== Extract

OP, an airline job now is 99.9% going to be on a wonderfully well equipped aircraft with glass. That’s all you need. If steam is cheaper, as said then fine, but I think it’s a stretch to say you’ll be any ‘better’ It’s why we don’t have to learn more code anymore, for example. Because it’s simply not a relevant skill and therefore wasted time and effort. |
I would ask what is the road that 20-year old has to take to get to the airlines? Too often we focus on the end goal, and ignore the 5 to 10 years after flight training that it will take to get to that goal. If the pilot can learn both at the same price, I'd say learn both. But many schools don't give that option any more, and something like flight sim might be a cheap way to learn.
But consider this before you throw the baby out with the bath water: When I was working in the arctic, we'd get pilots who did their flight training on glass, only to find out that every airplane we had was steam. They all got the hang of it, but the training did take slightly longer than a pilot who had already flown steam gauges - and by longer, I mean an hour, maybe two. It wasn't a big deal, but I can think of two or three companies where I was working who would be unwilling to provide additional training to a pilot who was struggling to learn a steam-driven airplane. As far as I'm concerned, that's not somewhere you want to work anyways, but the industry will come to another downturn where that 20-year old might not have a choice but to fly at a place like that, and they had better come prepared. |
And to continue the argument, you aren’t a real pilot unless you navigate using sextants and tells from the carrier pigeon that you sent ahead of you. At the time I thought he was a right donkey, but I do look back fondly at those times, so maybe something to some of the old ways. |
Originally Posted by VariablePitchP
(Post 11985973)

====

Exercise brief: Reproduce the entire forum discussion on glass cockpits and steam gauges above, word for word.

== Dataset section

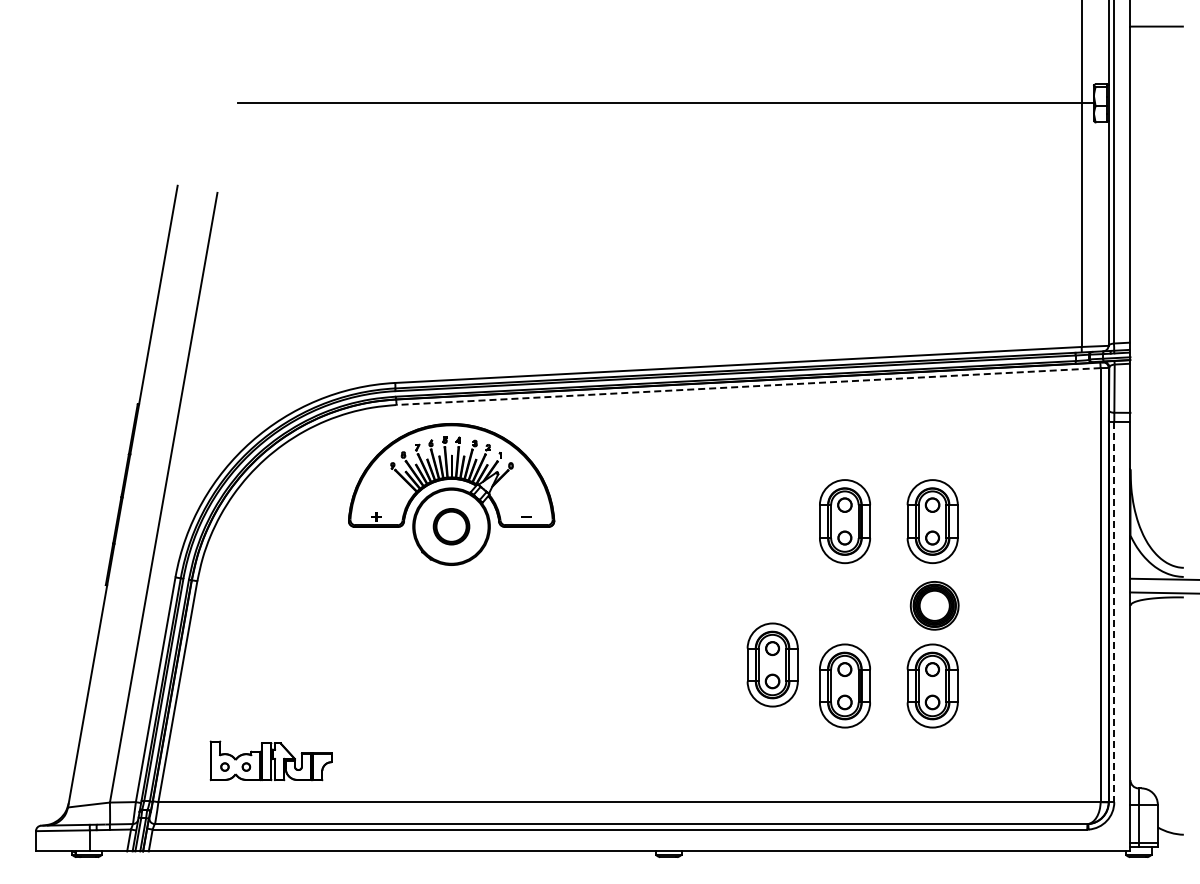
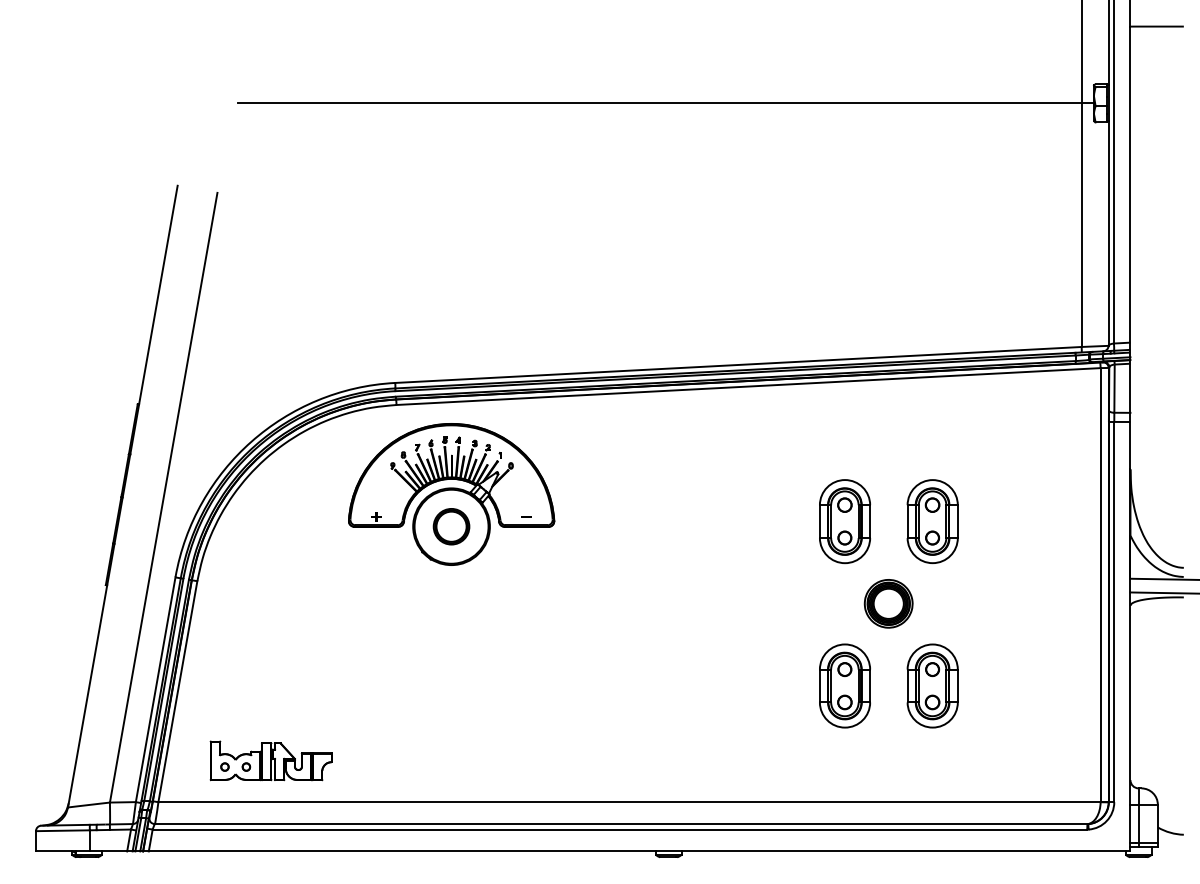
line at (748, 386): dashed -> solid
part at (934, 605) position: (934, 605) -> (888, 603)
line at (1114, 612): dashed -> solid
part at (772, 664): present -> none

====

Task result:
OP, an airline job now is 99.9% going to be on a wonderfully well equipped aircraft with glass. That’s all you need. If steam is cheaper, as said then fine, but I think it’s a stretch to say you’ll be any ‘better’ It’s why we don’t have to learn more code anymore, for example. Because it’s simply not a relevant skill and therefore wasted time and effort. |
I would ask what is the road that 20-year old has to take to get to the airlines? Too often we focus on the end goal, and ignore the 5 to 10 years after flight training that it will take to get to that goal. If the pilot can learn both at the same price, I'd say learn both. But many schools don't give that option any more, and something like flight sim might be a cheap way to learn.
But consider this before you throw the baby out with the bath water: When I was working in the arctic, we'd get pilots who did their flight training on glass, only to find out that every airplane we had was steam. They all got the hang of it, but the training did take slightly longer than a pilot who had already flown steam gauges - and by longer, I mean an hour, maybe two. It wasn't a big deal, but I can think of two or three companies where I was working who would be unwilling to provide additional training to a pilot who was struggling to learn a steam-driven airplane. As far as I'm concerned, that's not somewhere you want to work anyways, but the industry will come to another downturn where that 20-year old might not have a choice but to fly at a place like that, and they had better come prepared. |
And to continue the argument, you aren’t a real pilot unless you navigate using sextants and tells from the carrier pigeon that you sent ahead of you. At the time I thought he was a right donkey, but I do look back fondly at those times, so maybe something to some of the old ways. |
Originally Posted by VariablePitchP
(Post 11985973)